И зачем только она сказала: «Все мы в руках Господа»? Ее раздражала лживость, сквозившая в непреложных истинах; все в ней противилось этой лжи. Она вернулась к вязанию. Разве Бог – любой бог – мог сотворить этот мир? Умом она всегда понимала, что в мире нет порядка, логики, справедливости, а есть лишь страдания, нищета и смерть. В этом мире любое, самое низменное предательство сойдет тебе с рук; она в этом не сомневалась. Она продолжала вязать сосредоточенно, слегка выпятив губы, но не замечая этого; ее лицо приняло привычное нахмуренное выражение, черты его застыли в суровой, угрюмой маске, и, проходя по коридору мимо ее комнаты, ее муж невольно задержал на ней взгляд и подумал о том, как сурова ее красота, хотя всего минутой ранее мысленно посмеивался над философом Юмом, который так раздобрел, что провалился в болото. Ее угрюмость опечалила его, ее отстраненность болезненно его уколола; проходя мимо по коридору, он почувствовал, что не может защитить ее, а дойдя до живой изгороди, помрачнел вконец. Он ничем не мог помочь ей. Он мог лишь оставаться рядом и присматривать за ней. Но ужасная правда заключалась в том, что рядом с ним ей становилось только хуже. Он был раздражителен и вспыльчив. Вышел из себя из-за маяка. Он стоял и вглядывался в живую изгородь, в переплетение ветвей, темноту.
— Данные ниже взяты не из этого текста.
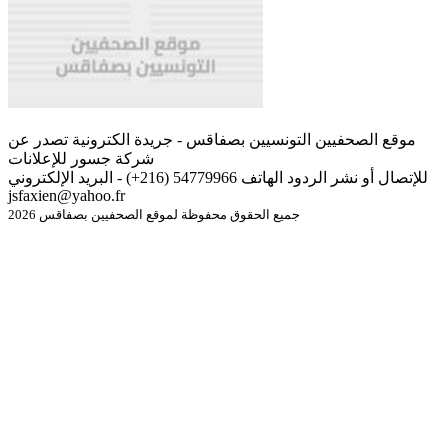
موقع الصحفيين التونسيين بصفاقس - جريدة الكترونية تصدر عن
شركة جسور للإعلانات
للإتصال أو نشر الردود الهاتف 54779966 (216+) - البريد الإلكتروني
jsfaxien@yahoo.fr
جميع الحقوق محفوظة لموقع الصحفيين بصفاقس 2026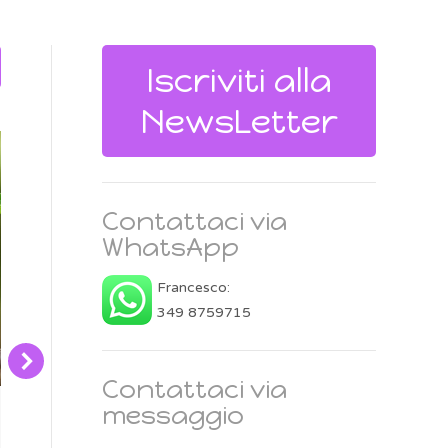
Iscriviti alla
NewsLetter
Contattaci via
WhatsApp
Francesco:
349 8759715
Contattaci via
messaggio
I colori della Vita
Sessioni In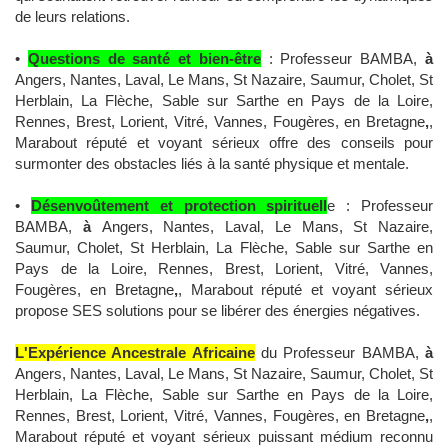
de leurs relations.
•
Questions de santé et bien-être
: Professeur BAMBA,
à
Angers, Nantes, Laval, Le Mans, St Nazaire, Saumur, Cholet, St
Herblain, La Flèche, Sable sur Sarthe en Pays de la Loire,
Rennes, Brest, Lorient, Vitré, Vannes, Fougères, en Bretagne
,
,
Marabout réputé et voyant sérieux offre des conseils pour
surmonter des obstacles liés à la santé physique et mentale.
•
Désenvoûtement et protection spirituell
e : Professeur
BAMBA,
à
Angers, Nantes, Laval, Le Mans, St Nazaire,
Saumur, Cholet, St Herblain, La Flèche, Sable sur Sarthe en
Pays de la Loire, Rennes, Brest, Lorient, Vitré, Vannes,
Fougères, en Bretagne
,
, Marabout réputé et voyant sérieux
propose SES solutions pour se libérer des énergies négatives.
L'Expérience Ancestrale Africaine
du Professeur BAMBA,
à
Angers, Nantes, Laval, Le Mans, St Nazaire, Saumur, Cholet, St
Herblain, La Flèche, Sable sur Sarthe en Pays de la Loire,
Rennes, Brest, Lorient, Vitré, Vannes, Fougères, en Bretagne
,
,
Marabout réputé et voyant sérieux puissant médium reconnu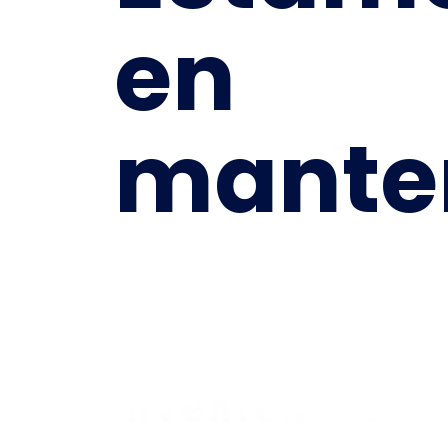
en
mante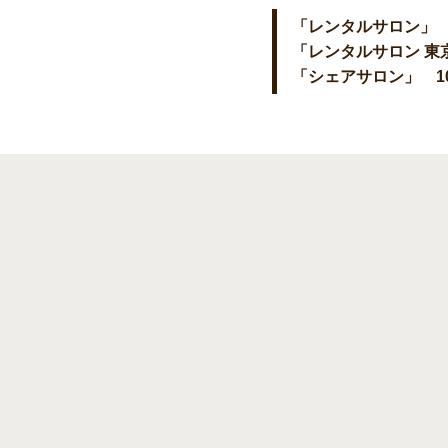
「レンタルサロン」 
「レンタルサロン 東
「シェアサロン」 1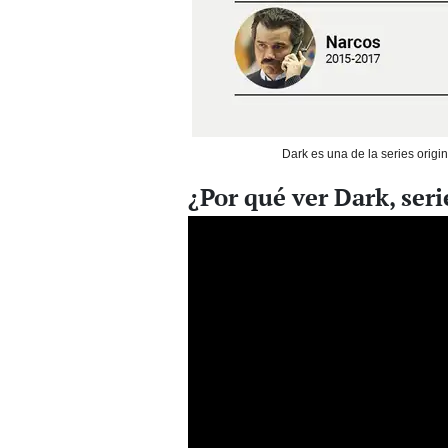
Dark es una de la series origi
¿Por qué ver Dark, seri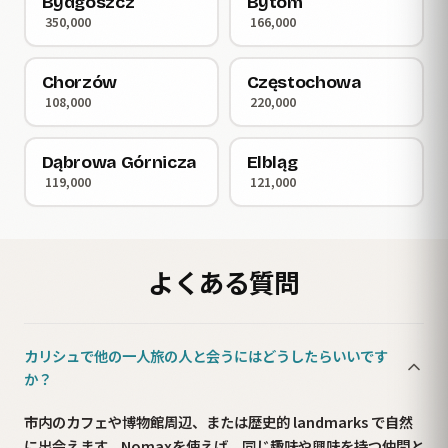
Bydgoszcz
Bytom
350,000
166,000
Chorzów
Częstochowa
108,000
220,000
Dąbrowa Górnicza
Elbląg
119,000
121,000
よくある質問
カリシュで他の一人旅の人と会うにはどうしたらいいです
か？
市内のカフェや博物館周辺、または歴史的 landmarks で自然
に出会えます。Nomaxを使えば、同じ趣味や興味を持つ仲間と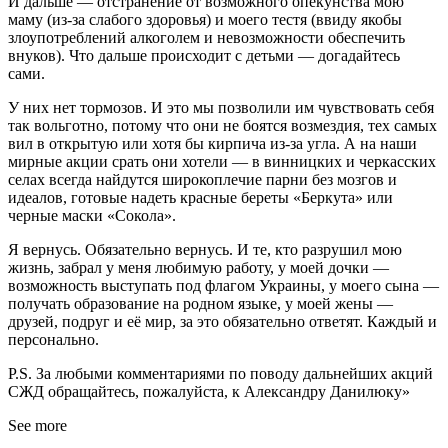
И дальше — отстранение от возможного опекунства мою
маму (из-за слабого здоровья) и моего тестя (ввиду якобы
злоупотреблений алкоголем и невозможности обеспечить
внуков). Что дальше происходит с детьми — догадайтесь
сами.
У них нет тормозов. И это мы позволили им чувствовать себя
так вольготно, потому что они не боятся возмездия, тех самых
вил в открытую или хотя бы кирпича из-за угла. А на наши
мирные акции срать они хотели — в винницких и черкасских
селах всегда найдутся широкоплечие парни без мозгов и
идеалов, готовые надеть красные береты «Беркута» или
черные маски «Сокола».
Я вернусь. Обязательно вернусь. И те, кто разрушил мою
жизнь, забрал у меня любимую работу, у моей дочки —
возможность выступать под флагом Украины, у моего сына —
получать образование на родном языке, у моей жены —
друзей, подруг и её мир, за это обязательно ответят. Каждый и
персонально.
P.S. За любыми комментариями по поводу дальнейших акций
СЖД обращайтесь, пожалуйста, к Александру Данилюку»
See more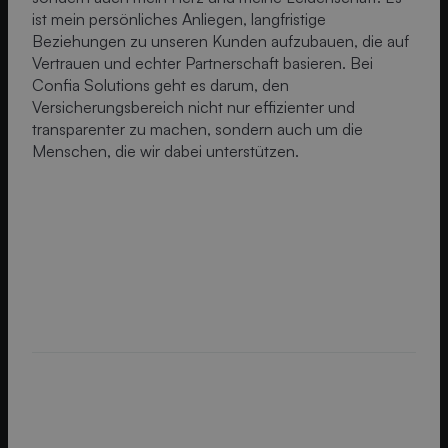
ist mein persönliches Anliegen, langfristige
Beziehungen zu unseren Kunden aufzubauen, die auf
Vertrauen und echter Partnerschaft basieren. Bei
Confia Solutions geht es darum, den
Versicherungsbereich nicht nur effizienter und
transparenter zu machen, sondern auch um die
Menschen, die wir dabei unterstützen.
D
A
S
T
E
A
M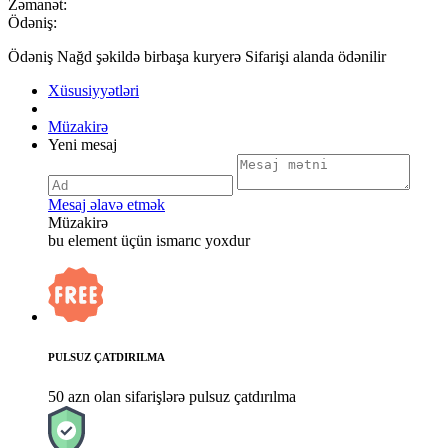
Zəmanət:
Ödəniş:
Ödəniş Nağd şəkildə birbaşa kuryerə Sifarişi alanda ödənilir
Xüsusiyyətləri
Müzakirə
Yeni mesaj
Mesaj əlavə etmək
Müzakirə
bu element üçün ismarıc yoxdur
PULSUZ ÇATDIRILMA
50 azn olan sifarişlərə pulsuz çatdırılma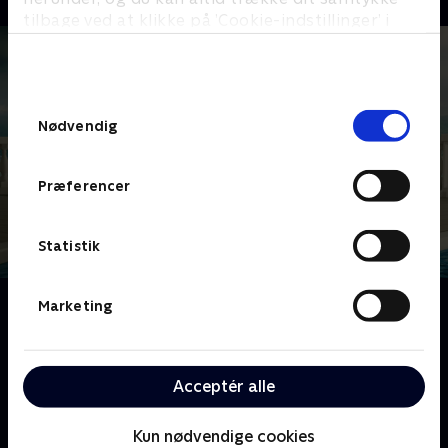
tilbage ved at klikke på ’Cookie-indstillinger’ i
bunden af siden. Læs mere om hvordan TV 2
behandler dine oplysninger i
TV 2s privatlivspolitik
.
Samtykkevalg
Nødvendig
Præferencer
Statistik
Om Hvor solen altid skinner
Marketing
Tom og Petra har scoret kassen og er flyttet til
Mallorca for at leve livet. Men under Toms 50-års fest
går det galt: Han tror, han dør – og forærer i panik
Acceptér alle
sin bror et hus. Sol, stress og søskendedrama i en
varm komedie med mørk humor.
Kun nødvendige cookies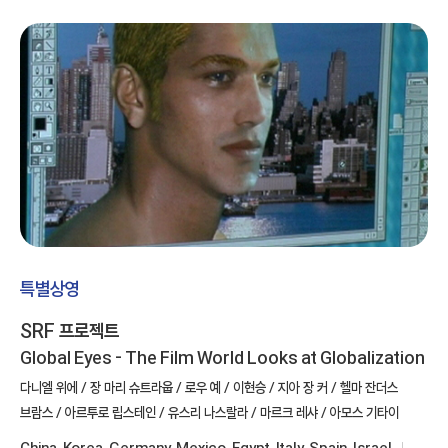
특별상영
SRF 프로젝트
Global Eyes - The Film World Looks at Globalization
다니엘 위에 / 장 마리 슈트라웁 / 로우 예 / 이현승 / 지아 장 커 / 헬마 잔더스
브람스 / 아르투로 립스테인 / 유스리 나스랄라 / 마르크 레샤 / 아모스 기타이
China, Korea, Germany, Mexico, Egypt, Italy, Spain, Israel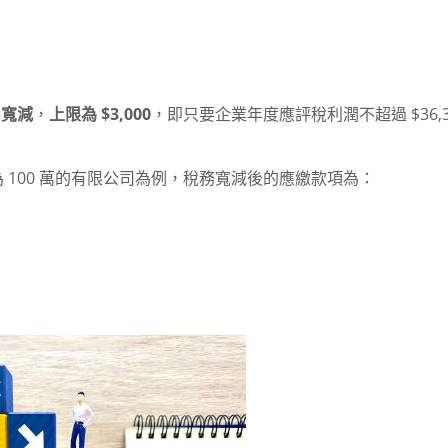
 寬減
，
上限為 $3,000
，即只要企業年度應評稅利潤不超過 $36,3
100 萬的有限公司為例，稅務寬減後的應繳款項為：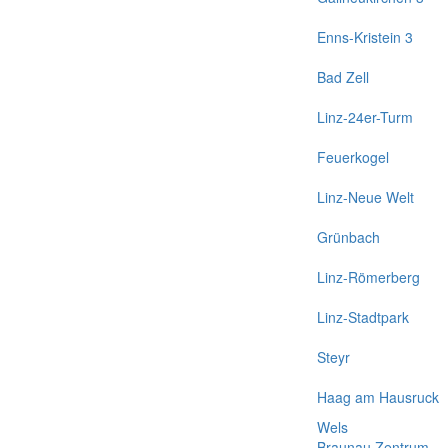
Enns-Kristein 3
Bad Zell
Linz-24er-Turm
Feuerkogel
Linz-Neue Welt
Grünbach
Linz-Römerberg
Linz-Stadtpark
Steyr
Haag am Hausruck
Wels
Braunau Zentrum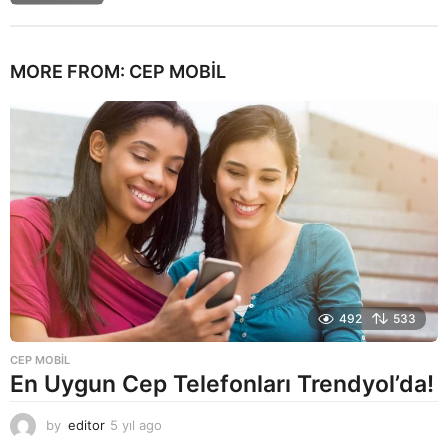
MORE FROM:
CEP MOBIL
492
533
CEP MOBIL
En Uygun Cep Telefonları Trendyol’da!
by
editor
5 yıl ago
5
y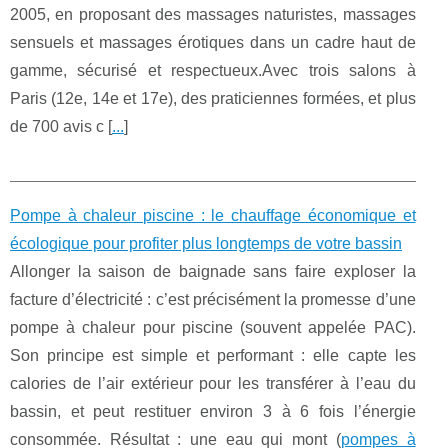
2005, en proposant des massages naturistes, massages
sensuels et massages érotiques dans un cadre haut de
gamme, sécurisé et respectueux.Avec trois salons à
Paris (12e, 14e et 17e), des praticiennes formées, et plus
de 700 avis c [
...
]
Pompe à chaleur piscine : le chauffage économique et
écologique pour profiter plus longtemps de votre bassin
Allonger la saison de baignade sans faire exploser la
facture d’électricité : c’est précisément la promesse d’une
pompe à chaleur pour piscine (souvent appelée PAC).
Son principe est simple et performant : elle capte les
calories de l’air extérieur pour les transférer à l’eau du
bassin, et peut restituer environ 3 à 6 fois l’énergie
consommée. Résultat : une eau qui mont (
pompes à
Миссис Рамзи всегда казалось, что помочь себе выбраться из одиночества, даже если не хочется, можно, ухватившись за какой-нибудь сигнал из внешнего мира: звук или картину. Она прислушалась, но было очень тихо: дети доиграли в крикет и пошли принимать ванну; лишь море шумело вдали. Она перестала вязать и просто сидела, держа в руках длинный коричнево-красный чулок. Она снова увидела свет. Она взглянула на него недоверчиво, ведь, когда не спишь, все воспринимается иначе, в том числе этот ровный свет, такой безжалостный, бессовестный и так похожий на нее, а вместе с тем ничуть не похожий; она чувствовала себя заложницей этого света – ночью, когда она просыпалась, он скользил по их постели и полу, – но что бы она ни думала, глядя на него зачарованно, завороженно, словно своими серебряными пальцами тот поглаживал некий запечатанный сосуд в ее голове, а если бы тот лопнул, восторг хлынул бы из него, заливая ее существо, – она знала счастье, высшее счастье, сильнейшее счастье; свет дневной между тем меркнул и все ярче серебрил неспокойное море, скрадывая синеву; море переливалось яркими лимонными бликами, волны накатывали и разбивались о берег, отражаясь брызгами восторга в ее глазах; волны чистой радости плескались на дне ее сознания, и она ликовала: ничего не надо больше! Ничего! Все, что нужно, у меня уже есть.
Он обернулся и увидел ее. Ах! Какой прекрасной она казалась сейчас; он и не знал, что она так прекрасна. Но он не мог заговорить с ней. Не мог помешать ей. Сейчас, когда Джеймс ушел и она наконец осталась одна, ему срочно хотелось заговорить с ней, но он твердо решил – нет, он не станет ей мешать. В своей красоте и печали она его не замечала. Он оставит ее в покое и пройдет мимо нее, не говоря ни слова, хотя ему и больно, что она так далека, что он не может пробиться к ней и ничем не может ей помочь. Он бы и прошел мимо нее, не промолвив ни слова, если бы в ту самую минуту она по собственной воле не предложила ему то, о чем он никогда не стал бы просить, не окликнула бы его и, взяв зеленую шаль с картинной рамы, не подошла к нему. Ибо она знала, что он хотел ее защитить.